Now, your question about how these interpretations of the data, review issues and follow-up or confirmatory or post-marketing studies read on what is going to be required for subsequent exons, it is clear that once a regulatory precedent pathway has been established you have a framework for having discussions. Do we need to do the same or have we learned enough about the biology in general that we don't need to repeat certain steps. I think the successful completion of the drisapersen application and review would actually be a great enabler in general for pathways for other exons, but I don't know how specifically today that one will relate to the other.

I think the nut of this is, right now we've convinced ourselves that we believe that the totality of the data indicates that drisapersen merits a review by health authorities, and that we believe a sufficient package of data has been generated to make a favorable benefit-to-risk conclusion. And we are ourselves very focused on that and we know that the health authorities will be very focused on that. That's the matter that is immediately in front of them.

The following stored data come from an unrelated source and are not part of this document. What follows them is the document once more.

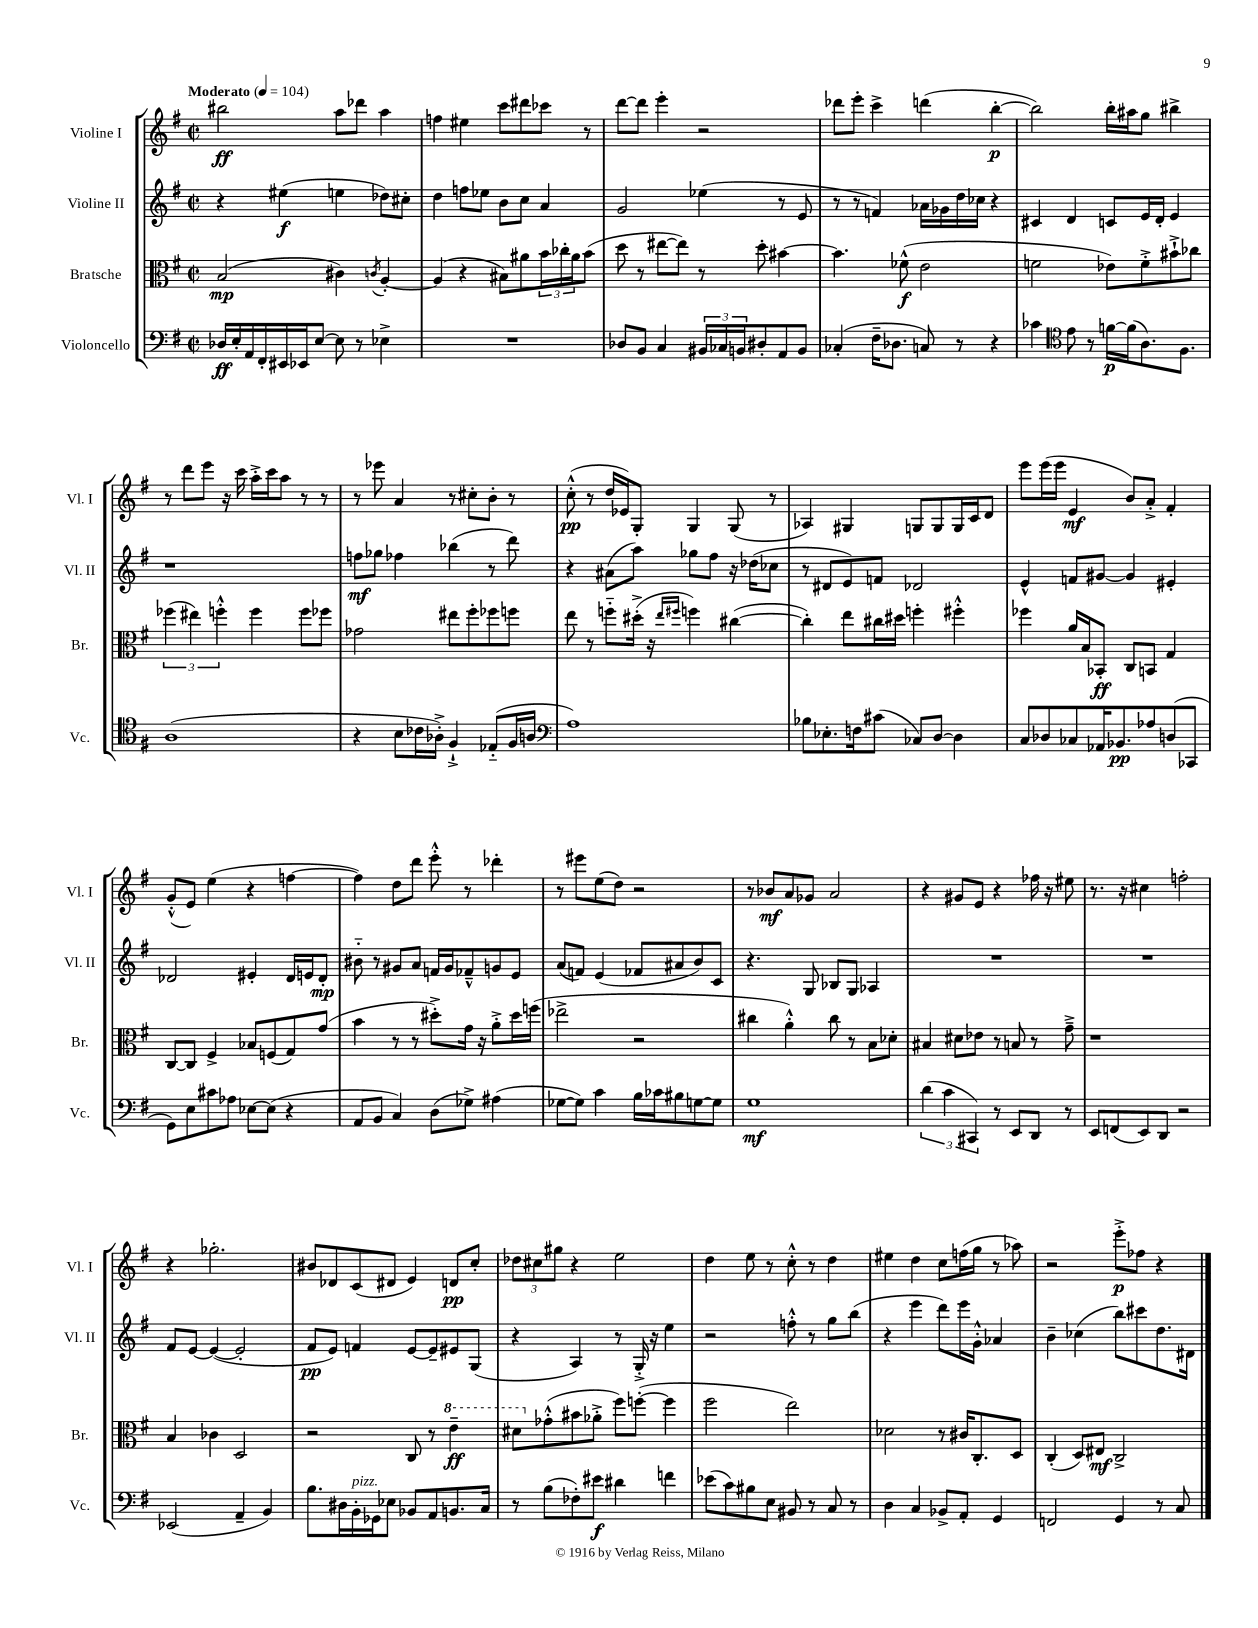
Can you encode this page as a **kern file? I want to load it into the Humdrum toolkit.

**kern	**kern	**kern	**kern
*staff4	*staff3	*staff2	*staff1
*clefF4	*clefC3	*clefG2	*clefG2
*k[f#]	*k[f#]	*k[f#]	*k[f#]
*M2/2	*M2/2	*M2/2	*M2/2
*met(c|)	*met(c|)	*met(c|)	*met(c|)
*MM104	*MM104	*MM104	*MM104
16D-	(2B	4r	2bb#
16E'	.	.	.
16AA	.	.	.
16FF#'	.	.	.
16EE#	.	(4ee#	.
16EE-	.	.	.
[8E	.	.	.
8E]	4c#)	4ee	8aa
8r	.	.	8ddd-
.	8qc	.	.
4E-^	[4A'	8dd-)	4aa
.	.	8cc#'	.
=	=	=	=
1r	(4A]	4dd	4ff
.	4r	8ff	4ee#
.	.	8ee-	.
.	8B#)	8b	8ccc
.	8a#	8cc	8ddd#
.	24b	4a	8ccc-
.	24cc-'	.	.
.	24a#	.	.
.	(8b	.	8r
=	=	=	=
8D-	8dd	2g	[8ddd
8BB	8r	.	8ddd]
4C	[8ee#	.	4eee'
.	8ee#])	.	.
24BB#	8r	(4ee-	2r
24C-	.	.	.
24BB	.	.	.
8D#'	8dd'	.	.
8AA	[4b#	8r	.
8BB	.	8e	.
=	=	=	=
(4C-'	4.b#]	8r	8ddd-
.	.	8r	8eee'
16F#~	.	4f)	4ccc^
8.D-	.	.	.
.	(8f-^^	.	.
8C)	2e	16a-	(4ddd
.	.	16g-	.
8r	.	16dd	.
.	.	16cc-	.
4r	.	4r	[4bb'
=	=	=	=
4c-	2f	4c#	2bb])
*clefC4	*	*	*
8e	.	4d	.
8r	.	.	.
[16f	8e-)	8c	16bb'
(16f]	.	.	16aa#
8.A)	8f'^	16e	8gg
.	.	16d'	.
.	8b#`^	4e	4bb#^
8.F#	.	.	.
.	8cc-	.	.
=	=	=	=
(1A	(6ff-	1r	8r
.	.	.	8ddd
.	6ee#)	.	.
.	.	.	8eee
.	6ff'^^	.	.
.	.	.	16r
.	.	.	16ccc
.	4ff	.	16aa'^
.	.	.	16ccc
.	.	.	8aa
.	8ff	.	8r
.	8ff-	.	8r
=	=	=	=
4r	2g-	8ff	8r
.	.	8gg-	8eee-
8B	.	4ff-	4a
16c-	.	.	.
16A-'^)	.	.	.
4F#`^	8ee#	(4bb-	8r
.	8ff#'	.	8cc#'
(8E-'~	8ff-	8r	8b'
16F#	8ff	8ddd)	8r
16A	.	.	.
=	=	=	=
*clefF4	*	*	*
1A)	8ee	4r	(8cc'^^
.	8r	.	8r
.	8ff'~	(8a#	16dd
.	.	.	16e-)
.	(16dd#'^	8aa)	8G'
.	16r	.	.
.	16qqee	.	.
.	16qqff#	.	.
.	4ff)	8gg-	4G
.	.	8ff#	.
.	([4cc#	16r	(8G
.	.	(16dd-	.
.	.	8cc-	8r
=	=	=	=
8B-	4cc#'])	8r	4A-)
8.E-'	.	8d#	.
.	8ee	8e)	4G#
16F	.	.	.
(8c#	16cc#	8f	.
.	16dd#	.	.
8C-)	4ff'	2d-	8G
[8D	.	.	8G
4D]	4ff#'^^	.	16G
.	.	.	16c
.	.	.	8d
=	=	=	=
8C	4ff-	4e^^	8eee
8D-	.	.	(16eee
.	.	.	16eee
8C-	16a	8f	4e
.	16B	.	.
16AA-	8BB-'	[8g#	.
8.BB-	.	.	.
.	8C	4g#]	8b)
8A-	8BB	.	8a'^
(8D	4G	4e#'	4f#'
8CC-	.	.	.
=	=	=	=
8GG)	[8C	2d-	(8g'^^
8E	8C]	.	8e)
8c#	4F#^	.	(4ee
8A-	.	.	.
[8E-	8B-	4e#'	4r
(8E-]	(8F	.	.
4r	8G)	16d-	[4ff
.	.	16e	.
.	(8g	8d-'	.
=	=	=	=
8AA	4b	8b#'~	4ff])
8BB	.	8r	.
4C)	8r	8g#	8dd
.	8r	8a	8ddd
(8D	8dd#'^)	16f	8eee'^^
.	.	16g#	.
8G-^)	16g	8f-~^^	8r
.	16r	.	.
(4A#	8a'^	8g	4ddd-'
.	16dd#	8e	.
.	(16ff	.	.
=	=	=	=
[8G-	2ee-^	(8a	8r
8G-])	.	8f)	8eee#
4c	.	(4e	(8ee
.	.	.	8dd)
16B	2r	8f-	2r
16c-	.	.	.
8B#	.	8a#	.
[8G	.	8b)	.
8G]	.	8c	.
=	=	=	=
1G	4cc#	4.r	8r
.	.	.	8b-
.	4a'^^)	.	8a
.	.	8G	8g-
.	8cc#	8B-	2a
.	8r	8G	.
.	8B	4A-	.
.	8d-'	.	.
=	=	=	=
(6d	4B#	1r	4r
6c	.	.	.
.	8d#	.	8g#
6CC#)	.	.	.
.	8e-	.	8e
8r	8r	.	4r
8EE	8B	.	.
8DD	8r	.	16ff-
.	.	.	16r
8r	8g~^	.	8ee#
=	=	=	=
8EE	1r	1r	8.r
(8FF	.	.	.
.	.	.	16r
8EE)	.	.	4cc#
8DD	.	.	.
2r	.	.	2ff'
=	=	=	=
(2EE-	4B	8f#	4r
.	.	[8e	.
.	4c-	(4e_	2.gg-'
4AA~	2D	2e']	.
4BB)	.	.	.
=	=	=	=
8.B	2r	8f#	8b#
.	.	8e)	8d-
16D#	.	.	.
16BB'	.	4f	(8c
16GG-	.	.	.
8E-	.	.	8d#
8BB-	8C	[8e	4e)
8AA	8r	8e~]	.
8.BB	4ee~	8e#	8d
.	.	(8G	8cc'
16C	.	.	.
=	=	=	=
8r	8dd#	4r	12dd-
.	.	.	12cc#
(8B	(8g-'^^	.	.
.	.	.	12gg#
8F-')	8b#	4A)	4r
8e#	8a-'^	.	.
4d#	8ff#)	8r	2ee
.	([8ff'	16G'^	.
.	.	16r	.
4f	4ff]	4ee	.
=	=	=	=
(8e-	2ff#	2r	4dd
8c)	.	.	.
8B#	.	.	8ee
8E	.	.	8r
8BB#	2ee)	8ff'^^	8cc'^^
8r	.	8r	8r
8C	.	8gg	4dd
8r	.	(8bb	.
=	=	=	=
4D	2d-	4r	4ee#
4C	.	4eee	4dd
8BB-^	8r	8ddd)	8cc
8AA'	16c#	16eee	(16ff
.	8.C'	16g'^^	16gg
4GG	.	4a-	8r
.	8D	.	8aa-)
=	=	=	=
2FF	(4C'	4b~	2r
.	8D)	(4cc-	.
.	8E#	.	.
4GG	2C^	8bb)	8eee'^
.	.	8ccc#	8ff-
8r	.	8.dd	4r
8C	.	.	.
.	.	16d#	.
==	==	==	==
*-	*-	*-	*-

Thank you for taking my question.

I'm showing no further questions at this time. I would like to hand the conference over to Mr. Bienaime for closing remarks.

Thank you, operator. In summary, this year we are poised for achieving a number of significant value-creating commercial, clinical and regulatory goals. And we believe that the strong foundation that we put in place last year puts us in a path for many different milestones here, one being driving significant growth with the near-term approval of drisapersen, and build a broad DMD franchise with the progression of the additional exons keepers in our pipeline we just talked about.

We believe we can grow and broaden the commercial markets for our newest product, Vimizim. We will be seeking, also, the clinical advancement of BMN 111 for the treatment of achondroplasia, and pursue the most efficient regulatory pathway for the approval of cerliponase alfa for the treatment of CLN2.

We also hope to enroll our first gene therapy patient with hemophilia A by the end of the summer. And also cultivate our legacy products like Naglazyme and Kuvan. And, finally, enable our pathway to profitability by accomplishing the goals we have set for ourselves this year.

We thank you for your continued support and for joining us on today's call. Goodbye.

Ladies and gentlemen, take you for participating in today's conference. This concludes our program. You may all disconnect and have a wonderful day.